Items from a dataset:
###

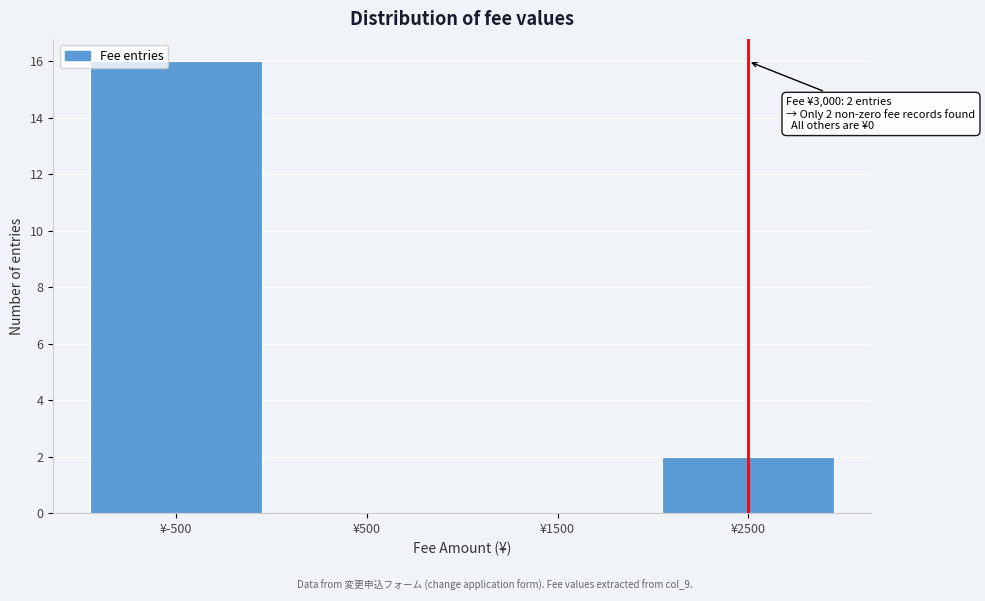

Reading left to right, transcribe all the data shown in this chart.

¥-500=16	¥500=0	¥1500=0	¥2500=2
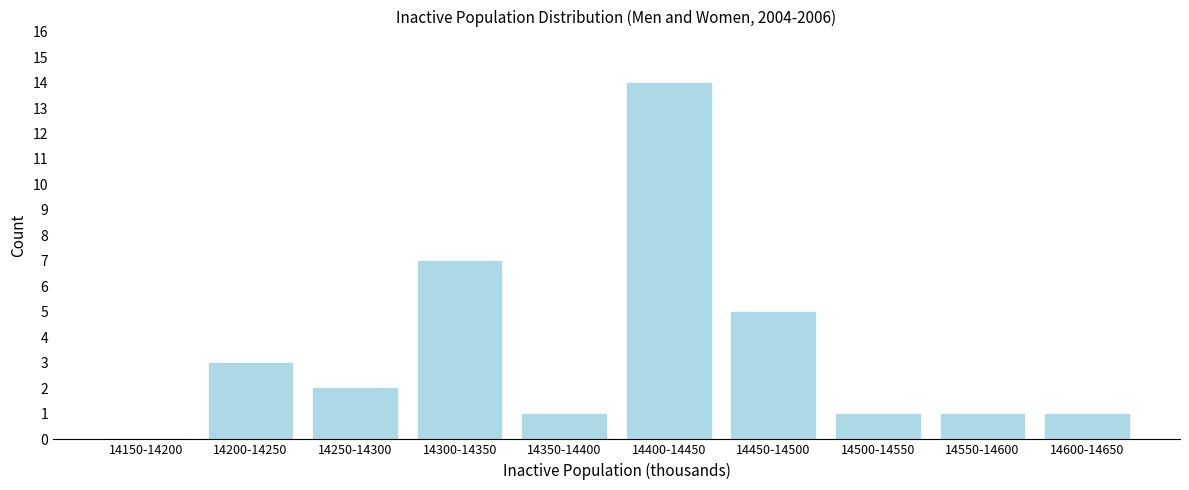

Reading left to right, what are all the values shown in this chart?

14150-14200=0	14200-14250=3	14250-14300=2	14300-14350=7	14350-14400=1	14400-14450=14	14450-14500=5	14500-14550=1	14550-14600=1	14600-14650=1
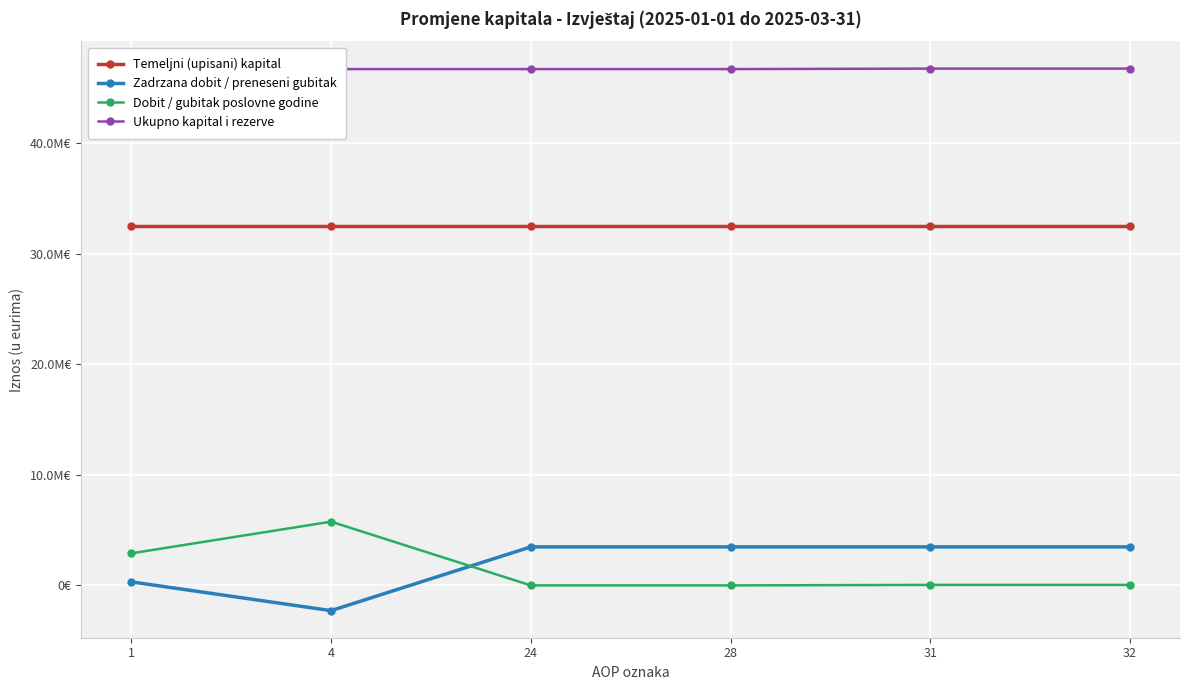

List the labels in order of Dobit / gubitak poslovne godine value, largest first.

4, 1, 31, 32, 24, 28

###

■ TASK GOAL ■
Copy every line of text from the records above word for word, leaving the pictures out.

■ OUTPUT FOR THIS TASK ■
Reading left to right, transcribe all the data shown in this chart.

¥-500=16	¥500=0	¥1500=0	¥2500=2

Reading left to right, what are all the values shown in this chart?

14150-14200=0	14200-14250=3	14250-14300=2	14300-14350=7	14350-14400=1	14400-14450=14	14450-14500=5	14500-14550=1	14550-14600=1	14600-14650=1

List the labels in order of Dobit / gubitak poslovne godine value, largest first.

4, 1, 31, 32, 24, 28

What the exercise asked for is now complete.